Closed bturkus closed 2 years ago

bturkus commented 2 years ago

Reported by Casey Mcnamara, it appears that pandas/the pamidb_to_json script is cutting off some CSV data in various fields when transforming from CSV to individual JSONs, apparently only when those fields include period/dot/full stop characters. Per Casey:

Periods in text fields, plus any text that follows the periods, are cut off. Example - 632804 (bibliographic title field):

json is

"Christopher Scott: interview (pt"

but the full title in CMS is

"Christopher Scott: interview (pt. 2) (8-1-89) -- John Brockmeyer: interview (pt. 1) (8-2-89)"

Attaching a Filemaker merge/CSV for reference/testing. Attempted to figure this out on my own but couldn't get far, though if there's no easy fix, I'd be happy to revisit an alt version of this script that I've been kicking around for the past few months.
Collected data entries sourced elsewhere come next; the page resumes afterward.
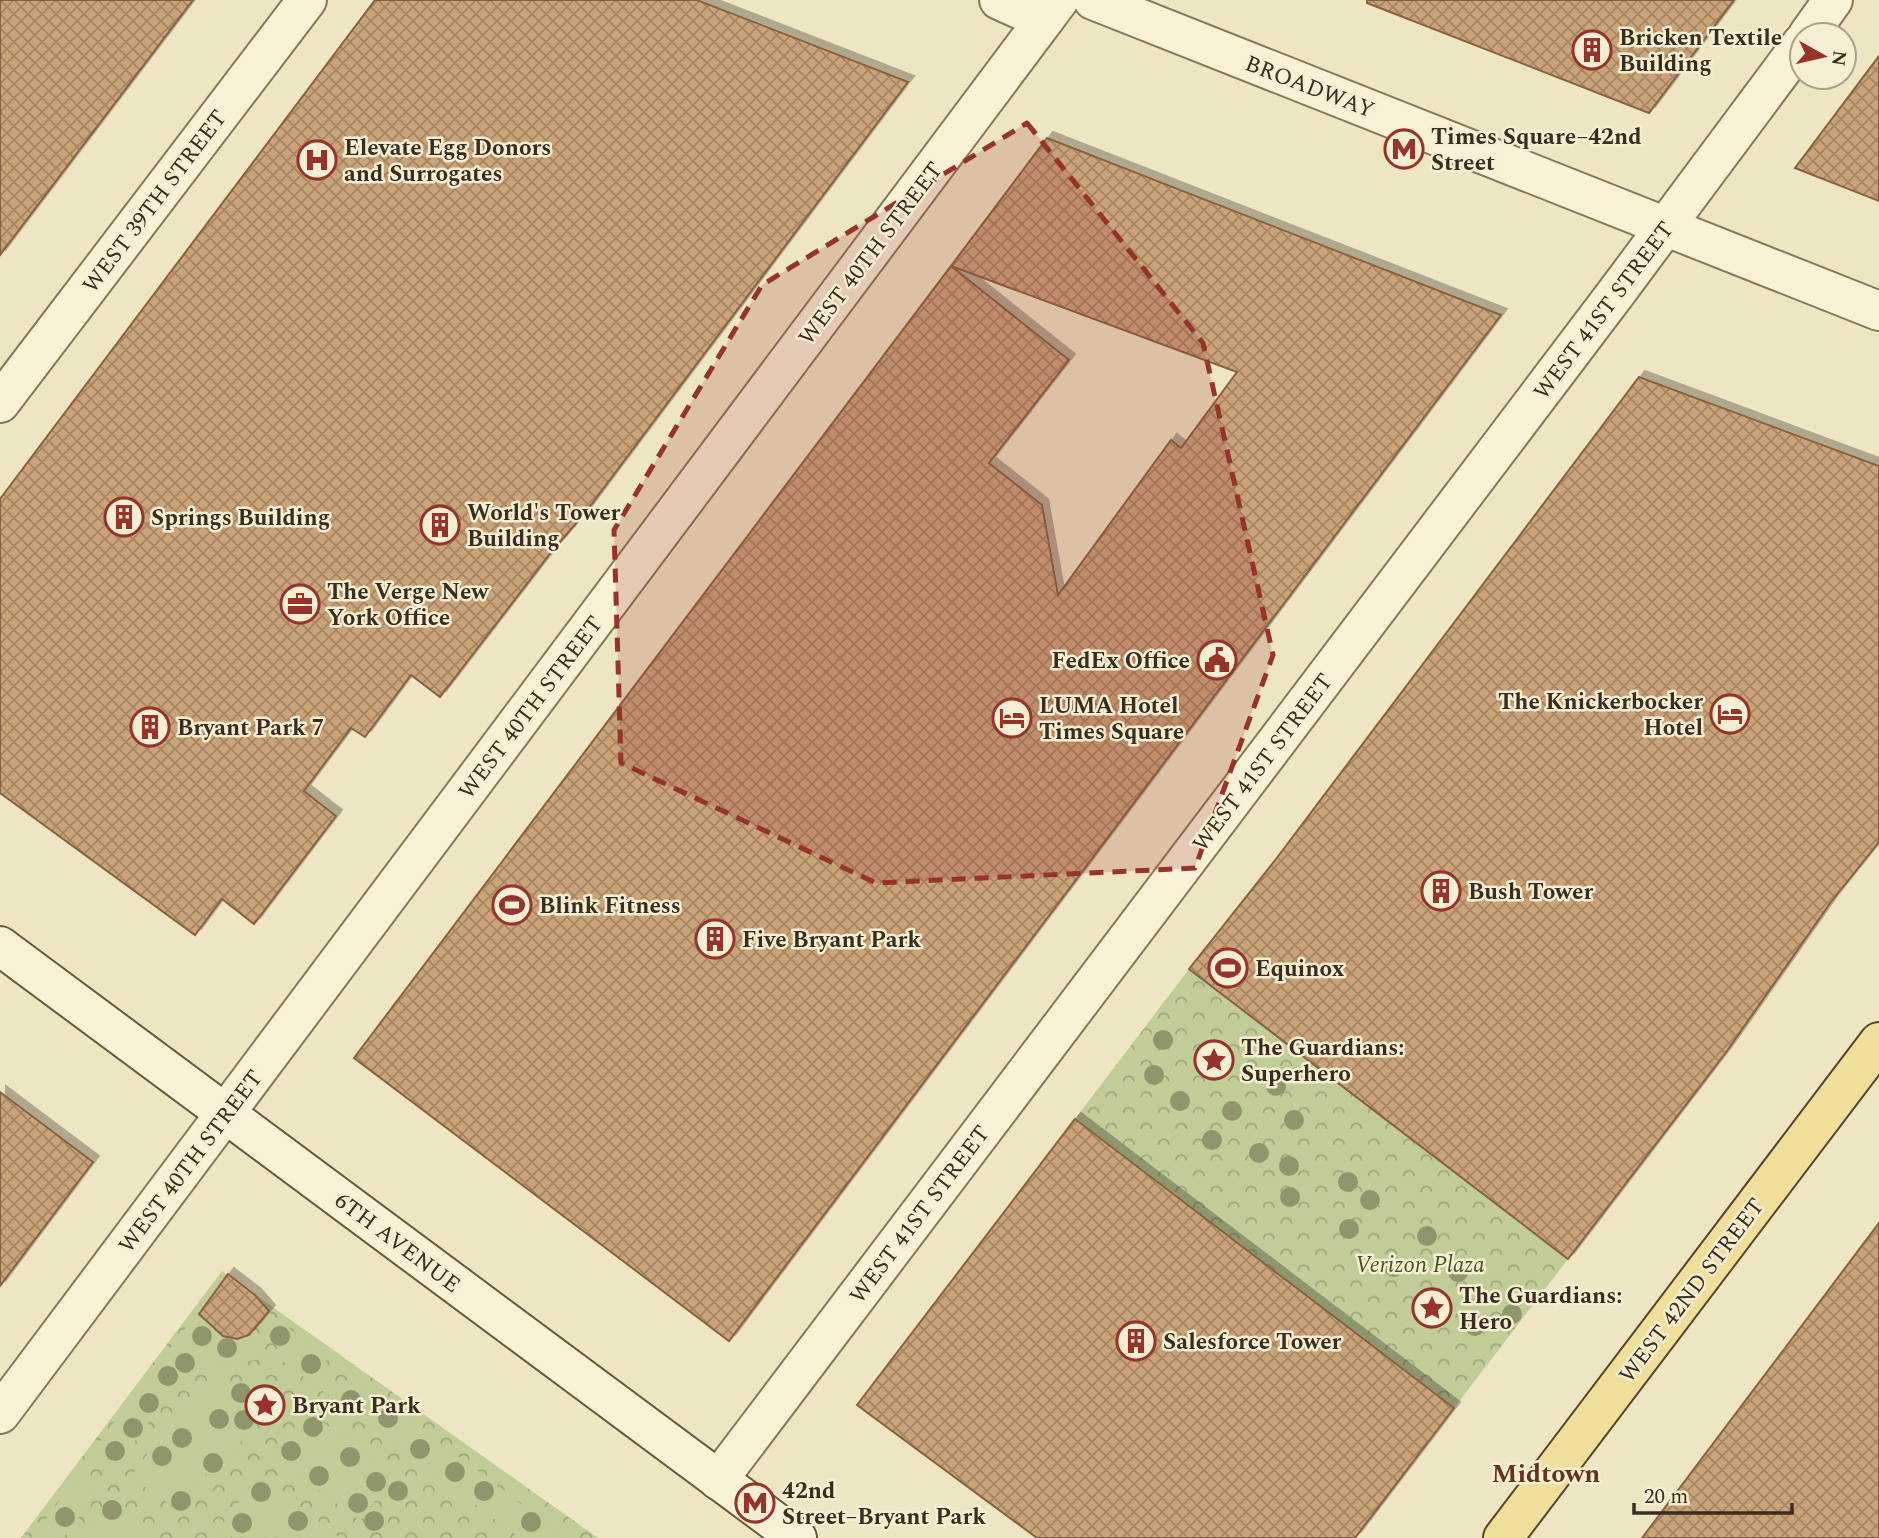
<svg xmlns="http://www.w3.org/2000/svg" width="1879" height="1538" viewBox="0 0 1879 1538" font-family="Spectral,serif">
<style>
.park{fill:url(#park-crowns)}
.garden{fill:#c1cc97}
.building{fill:url(#building-cross-hatch);stroke:#876240;stroke-width:2;filter:url(#shadow)}
.lines{fill:none;stroke-linecap:round;stroke-linejoin:round}
.pedestrian-casing{stroke:#88765a;stroke-width:42}
.minor-casing{stroke:#88765a;stroke-width:42}
.secondary-casing{stroke:#69573d;stroke-width:42}
.primary-casing{stroke:#55442e;stroke-width:42}
.pedestrian{stroke:#f8f1d6;stroke-width:38}
.minor{stroke:#f8f1d6;stroke-width:38}
.secondary{stroke:#f8f1d6;stroke-width:38}
.primary{stroke:#f0de9b;stroke-width:38}
.tree{fill:#90956c}
.marked{fill:#96342b;fill-opacity:0.2;stroke:#96342b;stroke-width:5;stroke-dasharray:14 9;stroke-linejoin:round}
.labels{text-anchor:middle;stroke-width:5;stroke-linejoin:round;paint-order:stroke}
.poi-label{font-size:23px;font-weight:bold;fill:#382d1e;stroke:#f5eed3;text-anchor:start}
.street-label{font-size:23px;fill:#382d1e;stroke:#f5eed3}
.park-label{font-size:23px;font-style:italic;fill:#445425;stroke:#f5eed3}
.quarter-label{font-size:26px;font-weight:bold;fill:#64331e;stroke:#f5eed3}
</style>
<defs>
<pattern id="park-crowns" width="20" height="18" patternUnits="userSpaceOnUse" patternTransform="scale(1.75)"><rect width="20" height="18" fill="#c1cc97"/><path d="M2 6a3 3 0 1 1 6 0M12 15a3 3 0 1 1 6 0" fill="none" stroke="#9ea67b"/></pattern>
<pattern id="building-cross-hatch" width="8" height="8" patternUnits="userSpaceOnUse" patternTransform="scale(1.75)"><rect width="8" height="8" fill="#cba379"/><path d="M0 0l8 8M0 8l8-8" fill="none" stroke="#a68563"/></pattern>
<filter id="shadow"><feDropShadow dx="6" dy="-6" stdDeviation="0" flood-color="#0004"/></filter>
</defs>
<rect width="100%" height="100%" fill="#eee5c3"/>
<path class="park" d="M1189,969L1568,1259L1454,1408L1075,1119Z
M222,1271L598,1538H21Z"/>
<path class="garden" d="M204,1312C209,1332 230,1345 248,1334L269,1352L263,1359L188,1370L117,1465L100,1453L102,1451L96,1446L197,1313Z
M268,1312L328,1358L321,1370L347,1389L355,1378L566,1538H520L277,1357L283,1349L255,1326L263,1313Z
M266,1379L280,1389L213,1479L203,1472L187,1493L196,1500L185,1516L131,1476L197,1388Z
M307,1410L394,1476L360,1521L273,1456Z
M258,1476L340,1538L213,1537Z
M77,1478L96,1493L63,1538H31Z
M111,1504L156,1538H85Z"/>
<path class="building" d="M0,0H193L0,255Z
M375,0H697L908,82L585,513L553,550L440,697L411,675L365,737L351,728L304,791L336,816L254,924L222,899L195,935L0,793V499Z
M1367,0H1734L1649,113L1367,3Z
M1879,56V201L1795,168Z
M1047,138L1501,315L729,1341L354,1058L951,266L1069,360L989,463L1042,505L1058,595L1171,440L1181,448L1237,372L951,266Z
M1639,377L1879,466V842L1831,902L1727,1051L1568,1259L1189,969L1276,859Z
M0,1092L93,1162L0,1286Z
M1075,1119L1454,1408L1355,1538H1037L857,1405Z
M1879,1223V1538H1642Z
M228,1274L255,1295L269,1311L249,1335L237,1339L223,1336L199,1314Z"/>
<g class="lines">
<g class="pedestrian-casing">
<path id="pedestrian" d="M999,0L1044,20"/>
</g>
<g class="minor-casing">
<path id="minor" d="M1093,0L1879,311
M1808,35L1833,0
M0,403L307,0
M0,1414L1059,0
M718,1480L1616,293L1802,43"/>
</g>
<g class="secondary-casing">
<path id="secondary" d="M0,946L797,1538"/>
</g>
<g class="primary-casing">
<path id="primary" d="M1503,1538L1879,1042"/>
</g>
<use href="#pedestrian" class="pedestrian"/>
<use href="#minor" class="minor"/>
<use href="#secondary" class="secondary"/>
<use href="#primary" class="primary"/>
</g>
<g class="tree">
<circle cx="1163" cy="1040" r="10"/>
<circle cx="1154" cy="1075" r="10"/>
<circle cx="1276" cy="1086" r="10"/>
<circle cx="1180" cy="1101" r="10"/>
<circle cx="1232" cy="1111" r="10"/>
<circle cx="1294" cy="1120" r="10"/>
<circle cx="1212" cy="1140" r="10"/>
<circle cx="1259" cy="1153" r="10"/>
<circle cx="1289" cy="1166" r="10"/>
<circle cx="1348" cy="1182" r="10"/>
<circle cx="1290" cy="1197" r="10"/>
<circle cx="1370" cy="1200" r="10"/>
<circle cx="1349" cy="1229" r="10"/>
<circle cx="1427" cy="1236" r="10"/>
<circle cx="1394" cy="1267" r="10"/>
<circle cx="1458" cy="1272" r="10"/>
<circle cx="1512" cy="1314" r="10"/>
<circle cx="1475" cy="1326" r="10"/>
<circle cx="202" cy="1336" r="10"/>
<circle cx="280" cy="1336" r="10"/>
<circle cx="227" cy="1348" r="10"/>
<circle cx="185" cy="1363" r="10"/>
<circle cx="311" cy="1364" r="10"/>
<circle cx="168" cy="1376" r="10"/>
<circle cx="241" cy="1393" r="10"/>
<circle cx="262" cy="1397" r="10"/>
<circle cx="351" cy="1400" r="10"/>
<circle cx="149" cy="1403" r="10"/>
<circle cx="388" cy="1418" r="10"/>
<circle cx="219" cy="1419" r="10"/>
<circle cx="244" cy="1420" r="10"/>
<circle cx="313" cy="1427" r="10"/>
<circle cx="133" cy="1428" r="10"/>
<circle cx="182" cy="1438" r="10"/>
<circle cx="420" cy="1449" r="10"/>
<circle cx="115" cy="1451" r="10"/>
<circle cx="291" cy="1451" r="10"/>
<circle cx="162" cy="1456" r="10"/>
<circle cx="350" cy="1457" r="10"/>
<circle cx="213" cy="1463" r="10"/>
<circle cx="455" cy="1472" r="10"/>
<circle cx="319" cy="1476" r="10"/>
<circle cx="376" cy="1482" r="10"/>
<circle cx="398" cy="1491" r="10"/>
<circle cx="484" cy="1491" r="10"/>
<circle cx="261" cy="1492" r="10"/>
<circle cx="181" cy="1501" r="10"/>
<circle cx="358" cy="1503" r="10"/>
<circle cx="112" cy="1510" r="10"/>
<circle cx="65" cy="1517" r="10"/>
<circle cx="298" cy="1521" r="10"/>
<circle cx="374" cy="1521" r="10"/>
<circle cx="531" cy="1522" r="10"/>
<circle cx="242" cy="1523" r="10"/>
</g>
<path class="marked" d="M1027,123L1203,343L1273,655L1195,868L876,883L621,763L614,530L762,285Z"/>
<defs>
<g id="building-ring" transform="scale(2.0125)"><circle r="9.5" fill="#f5eed3" stroke="#96342b" stroke-width="1.5"/><path d="M-4-6H4V6H1V3H-1V6H-4ZM-2.5-4.3h1.7v1.8h-1.7ZM.8-4.3h1.7v1.8H.8ZM-2.5-1h1.7V.8h-1.7ZM.8-1h1.7V.8H.8Z" fill="#96342b"/></g>
<g id="metro-ring" transform="scale(2.0125)"><circle r="9.5" fill="#f5eed3" stroke="#96342b" stroke-width="1.5"/><path d="M-5.5 5V-5H-3L0 0L3-5H5.5V5H3V-.5L0 4L-3-.5V5Z" fill="#96342b"/></g>
<g id="hospital-ring" transform="scale(2.0125)"><circle r="9.5" fill="#f5eed3" stroke="#96342b" stroke-width="1.5"/><path d="M-5-5h3v3.5h4V-5h3V5h-3V1.5h-4V5h-3Z" fill="#96342b"/></g>
<g id="office-ring" transform="scale(2.0125)"><circle r="9.5" fill="#f5eed3" stroke="#96342b" stroke-width="1.5"/><path d="M-6-3h4V-5.5h4V-3h4V5H-6ZM-1-4.5V-3h2v-1.5ZM-6 0V1H6V0Z" fill="#96342b"/></g>
<g id="civic-ring" transform="scale(2.0125)"><circle r="9.5" fill="#f5eed3" stroke="#96342b" stroke-width="1.5"/><path d="M-.6-6.5H3V-4.5H.6V-3L4-1V1h2V6H-6V1h2V-1L-.6-3ZM-1.2 2.5V6h2.4V2.5Z" fill="#96342b"/></g>
<g id="hotel-ring" transform="scale(2.0125)"><circle r="9.5" fill="#f5eed3" stroke="#96342b" stroke-width="1.5"/><path d="M-6-4.5h1.5V1H6V5H4.5V3h-9V5H-6ZM-4 0a1.8 1.8 0 1 1 3.6 0ZM.5 0V-2.5h3Q6-2.5 6 0Z" fill="#96342b"/></g>
<g id="stadium-ring" transform="scale(2.0125)"><circle r="9.5" fill="#f5eed3" stroke="#96342b" stroke-width="1.5"/><path d="M0-5a6.5 5 0 1 0 0 10a6.5 5 0 1 0 0-10ZM-3.5-1.8h7v3.6h-7Z" fill="#96342b"/></g>
<g id="sight-ring" transform="scale(2.0125)"><circle r="9.5" fill="#f5eed3" stroke="#96342b" stroke-width="1.5"/><path d="M0-6L1.8-2.2L6-1.7L2.9 1.2L3.7 5.4L0 3.3L-3.7 5.4L-2.9 1.2L-6-1.7L-1.8-2.2Z" fill="#96342b"/></g>
</defs>
<g fill-rule="evenodd">
<use href="#building-ring" x="1592" y="50"/>
<use href="#metro-ring" x="1404" y="149"/>
<use href="#hospital-ring" x="317" y="160"/>
<use href="#building-ring" x="124" y="517"/>
<use href="#building-ring" x="440" y="525"/>
<use href="#office-ring" x="300" y="604"/>
<use href="#civic-ring" x="1217" y="660"/>
<use href="#hotel-ring" x="1730" y="714"/>
<use href="#hotel-ring" x="1012" y="718"/>
<use href="#building-ring" x="150" y="727"/>
<use href="#building-ring" x="1441" y="891"/>
<use href="#stadium-ring" x="512" y="905"/>
<use href="#building-ring" x="715" y="939"/>
<use href="#stadium-ring" x="1228" y="968"/>
<use href="#sight-ring" x="1214" y="1060"/>
<use href="#sight-ring" x="1432" y="1308"/>
<use href="#building-ring" x="1136" y="1341"/>
<use href="#sight-ring" x="265" y="1405"/>
<use href="#metro-ring" x="755" y="1503"/>
</g>
<g class="labels">
<g class="poi-label">
<text x="1619" y="45">Bricken Textile<tspan x="1619" dy="26">Building</tspan></text>
<text x="1431" y="144">Times Square–42nd<tspan x="1431" dy="26">Street</tspan></text>
<text x="344" y="155">Elevate Egg Donors<tspan x="344" dy="26">and Surrogates</tspan></text>
<text x="467" y="520">World's Tower<tspan x="467" dy="26">Building</tspan></text>
<text x="151" y="525">Springs Building</text>
<text x="327" y="599">The Verge New<tspan x="327" dy="26">York Office</tspan></text>
<text x="1190" y="668" text-anchor="end">FedEx Office</text>
<text x="1703" y="709" text-anchor="end">The Knickerbocker<tspan x="1703" dy="26">Hotel</tspan></text>
<text x="1039" y="713">LUMA Hotel<tspan x="1039" dy="26">Times Square</tspan></text>
<text x="177" y="735">Bryant Park 7</text>
<text x="1468" y="899">Bush Tower</text>
<text x="539" y="913">Blink Fitness</text>
<text x="742" y="947">Five Bryant Park</text>
<text x="1255" y="976">Equinox</text>
<text x="1241" y="1055">The Guardians:<tspan x="1241" dy="26">Superhero</tspan></text>
<text x="1459" y="1303">The Guardians:<tspan x="1459" dy="26">Hero</tspan></text>
<text x="1163" y="1349">Salesforce Tower</text>
<text x="292" y="1413">Bryant Park</text>
<text x="782" y="1498">42nd<tspan x="782" dy="26">Street–Bryant Park</tspan></text>
</g>
<g class="street-label">
<text transform="translate(1310 86) rotate(21)" y="8">BROADWAY</text>
<text transform="translate(154 201) rotate(-53)" y="8">WEST 39TH STREET</text>
<text transform="translate(870 253) rotate(-53)" y="8">WEST 40TH STREET</text>
<text transform="translate(1603 310) rotate(-53)" y="8">WEST 41ST STREET</text>
<text transform="translate(530 707) rotate(-53)" y="8">WEST 40TH STREET</text>
<text transform="translate(1262 762) rotate(-53)" y="8">WEST 41ST STREET</text>
<text transform="translate(190 1161) rotate(-53)" y="8">WEST 40TH STREET</text>
<text transform="translate(919 1214) rotate(-53)" y="8">WEST 41ST STREET</text>
<text transform="translate(398 1242) rotate(37)" y="8">6TH AVENUE</text>
<text transform="translate(1691 1290) rotate(-53)" y="8">WEST 42ND STREET</text>
</g>
<g class="park-label">
<text x="1420" y="1272">Verizon Plaza</text>
</g>
<g class="quarter-label">
<text x="1546" y="1482">Midtown</text>
</g>
</g>
<g transform="translate(1823 56) rotate(98)"><circle r="33" fill="#f5eed3" stroke="#a9a18b" stroke-width="2"/>
<path d="M0-5L12 26L0 18L-12 26Z" fill="#96342b"/>
<text y="-10" font-size="19" font-weight="bold" text-anchor="middle" fill="#382d1e">N</text>
</g>
<path d="M1634 1503v10h158v-10" fill="none" stroke="#382d1e" stroke-width="3.5"/>
<text x="1644" y="1503" font-size="21" fill="#382d1e" stroke="#f5eed3" stroke-width="5" paint-order="stroke">20 m</text>
</svg>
Also think the issue is arising in the flat_dict section of ami_md.json, though I can't really tell why pandas is behaving in this manner. Any help would be very appreciated, as this is causing ongoing JSON problems that we'd like to resolve as quickly as possible.

Thanks,

Ben

cgmcnamara commented 2 years ago

This is really a shot in the dark but I was looking at ami-tools/ami_md/ami_json.py and noticed this on lines 103-105:

  def coerce_strings(self):
    for key, item in self.dict["bibliographic"].items():
      self.dict["bibliographic"][key] = str(item).split('.')[0]

Could this possibly be contributing?

bturkus commented 2 years ago

absolutely! @nkrabben could you remind us why this was added in the first place? It totally escapes me...

nkrabben commented 2 years ago

The reason for this is that fields like CMS ID were sometimes read as numbers from the spreadsheets, and they need to be strings.

# number input
123456.0
123456
# desired output
'123456'

The function I made to fix this was way too aggressive. Patch coming in #81.

Let me know if it works as expected for you. I tested on the .mer you sent

bturkus commented 2 years ago

tested and working and very happy. thank you!